Painting by John Collier

Charles Darwin is the title of two oil on canvas portraits by English painter John Collier. The first is from 1881 and is held at the Linnean Society of London, while the second, and better known version, is from 1883, and is at the National Portrait Gallery, in London.

==History and description==
The naturalist Charles Darwin was 72 years old when he sat for the original portrait in 1881, the year before his death. The Linnean Society decided to commission a portrait which they believed would be the ultimate likeness of him. He is depicted as a bald and white bearded old man, standing against a dark background, while looking directly at the viewer, dressed in a loose cloak and holding his hat in his left hand. The second version, made two years later, and the year following Darwin's death, was considered an improvement upon the original. People who knew Darwin better were impressed with its resemblance and realism, and many of them believed that this was the best portrait ever made of him.
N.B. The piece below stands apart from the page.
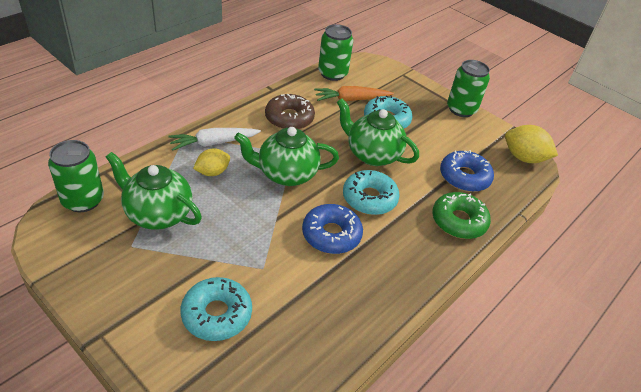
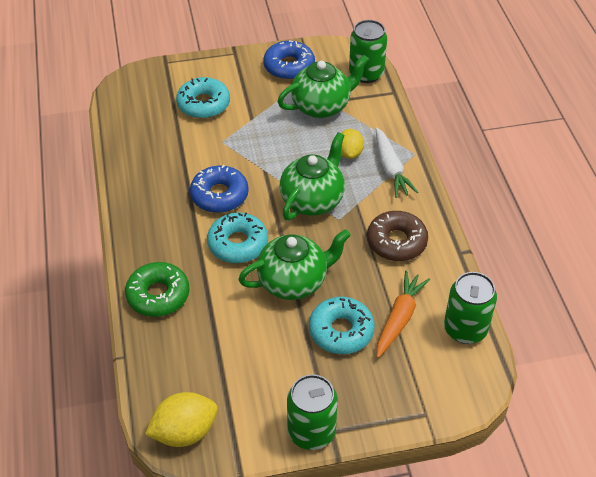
camera: 130 degrees right, 5 degrees up
(214, 143) = (390, 168): white carrot -> white carrot turned 150 degrees clockwise
(464, 177) = (204, 343): blue donut -> blue donut (289, 66)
This was also the scientist's own opinion, according to his son, Francis Darwin: "Many of those who knew his face most intimately, think that Mr Collier's picture is the best of the portraits and in this judgement the sitter himself was inclined to agree." Darwin, in fact, stated that "Collier was the most considerate, kind and pleasant painter a sitter could desire." The portrait became very popular and was widely reproduced afterwards.

==Provenance==
The portrait held at the National Portrait Gallery was offered by William Erasmus Darwin, in 1896, 13 years after the death of Darwin.